The problem, beyond the central one of these centers not being able to diagnose anything, is that getting an ectopic pregnancy screening is not medically necessary before taking abortion medication. Dr. Swartz told NPR that telemedicine abortion with medication abortion has been shown to be safe even without an ultrasound. He also clarified that abortion medication won't resolve an ectopic pregnancy, but it won't make it worse either. So the centers are creating a false medical urgency to insert themselves between a patient and their healthcare decision, using the specter of a real danger they are not actually equipped to detect.

The Dingo Take

Let's be precise about what is happening here. The Trump administration built a federal website to direct pregnant people to organizations that are, in documented cases across 49 states, claiming medical capabilities they do not have. Women have ended up in hospitals because of it. And the industry group for these centers has privately acknowledged the practice is indefensible while doing nothing enforceable to stop it. This is not a regulatory gray area. This is dangerous false advertising wearing a white coat.

The genius of the crisis pregnancy center model, from an anti-abortion-movement standpoint, is that it mimics a medical environment just well enough to create confusion. The scrubs, the questionnaires, the clinical-sounding language about "ruling out" medical conditions: all of it is theater designed to make women feel like they've received medical care when they have not.
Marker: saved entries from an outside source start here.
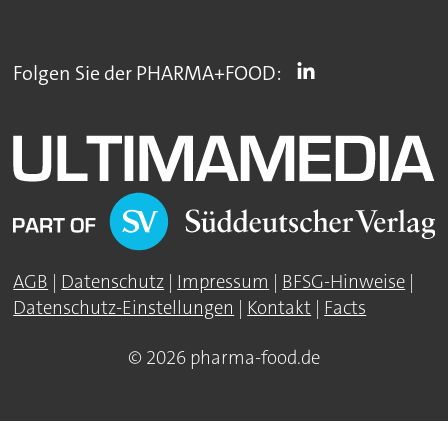
Folgen Sie der PHARMA+FOOD:
AGB
|
Datenschutz
|
Impressum
|
BFSG-Hinweise
|
Datenschutz-Einstellungen
|
Kontakt
|
Facts
© 2026 pharma-food.de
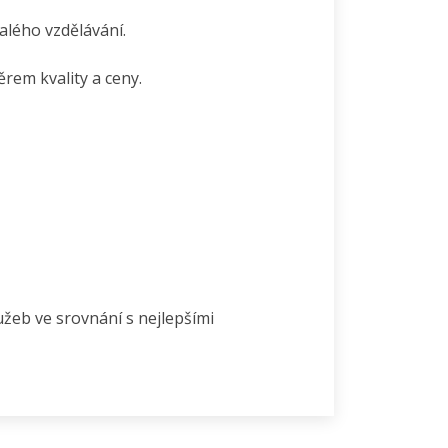
lého vzdělávání.
em kvality a ceny.
lužeb ve srovnání s nejlepšími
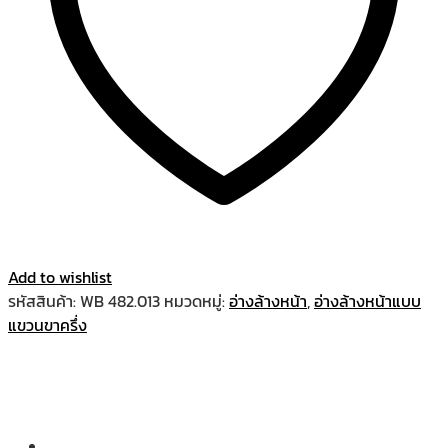
Add to wishlist
รหัสสินค้า:
WB 482.013
หมวดหมู่:
อ่างล้างหน้า
,
อ่างล้างหน้าแบบ
แขวนขาครึ่ง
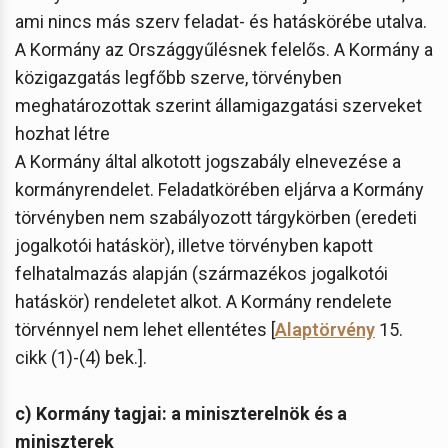
ami nincs más szerv feladat- és hatáskörébe utalva.
A Kormány az Országgyűlésnek felelős. A Kormány a
közigazgatás legfőbb szerve, törvényben
meghatározottak szerint államigazgatási szerveket
hozhat létre
A Kormány által alkotott jogszabály elnevezése a
kormányrendelet. Feladatkörében eljárva a Kormány
törvényben nem szabályozott tárgykörben (eredeti
jogalkotói hatáskör), illetve törvényben kapott
felhatalmazás alapján (származékos jogalkotói
hatáskör) rendeletet alkot. A Kormány rendelete
törvénnyel nem lehet ellentétes [
Alaptörvény
15.
cikk (1)-(4) bek.].
c) Kormány tagjai: a miniszterelnök és a
miniszterek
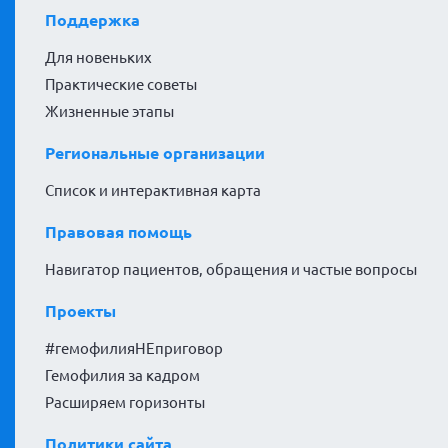
Поддержка
Для новеньких
Практические советы
Жизненные этапы
Региональные организации
Список и интерактивная карта
Правовая помощь
Навигатор пациентов, обращения и частые вопросы
Проекты
#гемофилияНЕприговор
Гемофилия за кадром
Расширяем горизонты
Политики сайта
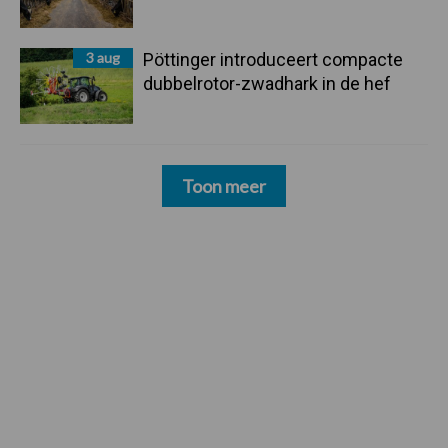
3 aug
Pöttinger introduceert compacte
dubbelrotor-zwadhark in de hef
Toon meer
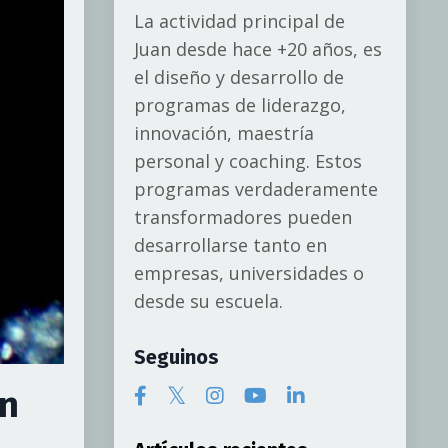
La actividad principal de
Juan desde hace +20 años, es
el diseño y desarrollo de
programas de liderazgo,
innovación, maestría
personal y coaching. Estos
programas verdaderamente
transformadores pueden
desarrollarse tanto en
empresas, universidades o
desde su escuela.
Seguinos
ún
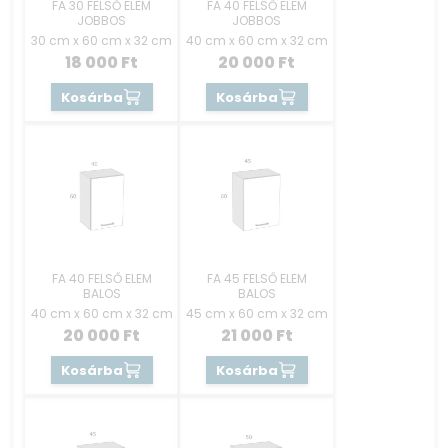
FA 30 FELSŐ ELEM
FA 40 FELSŐ ELEM
JOBBOS
JOBBOS
30 cm x 60 cm x 32 cm
40 cm x 60 cm x 32 cm
18 000
Ft
20 000
Ft
Kosárba
Kosárba
FA 40 FELSŐ ELEM
FA 45 FELSŐ ELEM
BALOS
BALOS
40 cm x 60 cm x 32 cm
45 cm x 60 cm x 32 cm
20 000
Ft
21 000
Ft
Kosárba
Kosárba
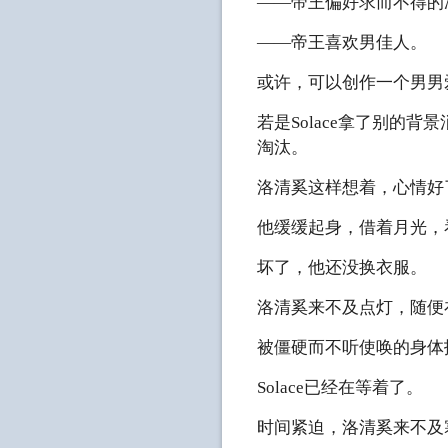
——帝王偏好求而不得的
——帝王喜欢男佳人。
或许，可以创作一个男男
若是Solace拿了别的
淘汰。
洛清奚这样想着，心情好
他缓缓起身，借着月光，
坏了，他还没换衣服。
洛清奚来不及点灯，随便
被僵硬而不听使唤的身体
Solace已经在等着了。
时间紧迫，洛清奚来不及寒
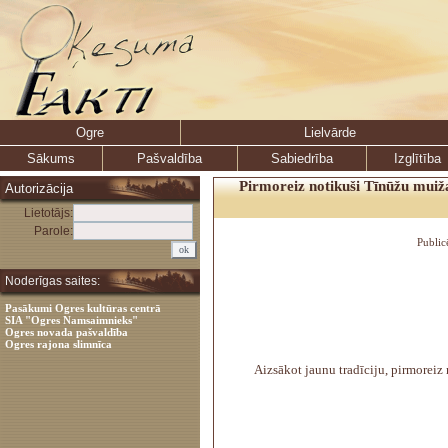
Ogre
Lielvārde
Sākums
Pašvaldība
Sabiedrība
Izglītība
Pirmoreiz notikuši Tīnūžu muiža
Autorizācija
Lietotājs:
Parole:
Public
Noderīgas saites:
Pasākumi Ogres kultūras centrā
SIA "Ogres Namsaimnieks"
Ogres novada pašvaldība
Ogres rajona slimnīca
Aizsākot jaunu tradīciju, pirmoreiz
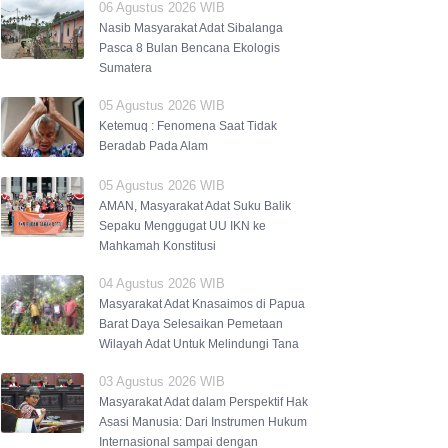
06 Agustus 2026 WIB
Nasib Masyarakat Adat Sibalanga
Pasca 8 Bulan Bencana Ekologis
Sumatera
05 Agustus 2026 WIB
Ketemuq : Fenomena Saat Tidak
Beradab Pada Alam
05 Agustus 2026 WIB
AMAN, Masyarakat Adat Suku Balik
Sepaku Menggugat UU IKN ke
Mahkamah Konstitusi
04 Agustus 2026 WIB
Masyarakat Adat Knasaimos di Papua
Barat Daya Selesaikan Pemetaan
Wilayah Adat Untuk Melindungi Tana
03 Agustus 2026 WIB
Masyarakat Adat dalam Perspektif Hak
Asasi Manusia: Dari Instrumen Hukum
Internasional sampai dengan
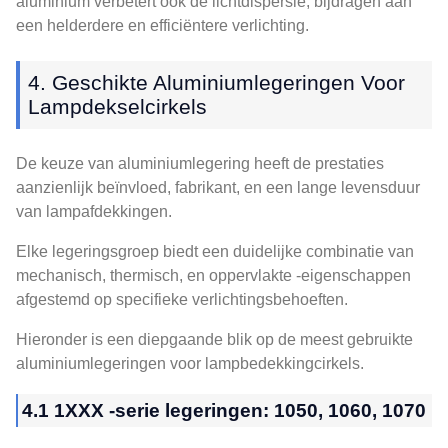
aluminium verbetert ook de lichtdispersie, bijdragen aan
een helderdere en efficiëntere verlichting.
4. Geschikte Aluminiumlegeringen Voor
Lampdekselcirkels
De keuze van aluminiumlegering heeft de prestaties
aanzienlijk beïnvloed, fabrikant, en een lange levensduur
van lampafdekkingen.
Elke legeringsgroep biedt een duidelijke combinatie van
mechanisch, thermisch, en oppervlakte -eigenschappen
afgestemd op specifieke verlichtingsbehoeften.
Hieronder is een diepgaande blik op de meest gebruikte
aluminiumlegeringen voor lampbedekkingcirkels.
4.1 1XXX -serie legeringen: 1050, 1060, 1070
And when you are scared, pregnant, and looking at a federal government website pointing you toward these places, that theater can be very convincing.

Kuppersmith told NPR that Campaign for Accountability may send similar letters to attorneys general in other states, hoping continued exposure pressures these centers to drop the ectopic pregnancy claims. That's a fine start. But the bigger question is why the federal government is in the business of promoting organizations that a watchdog just documented misleading women about life-threatening medical emergencies in literally every state in the union. Someone should ask Moms.gov about that.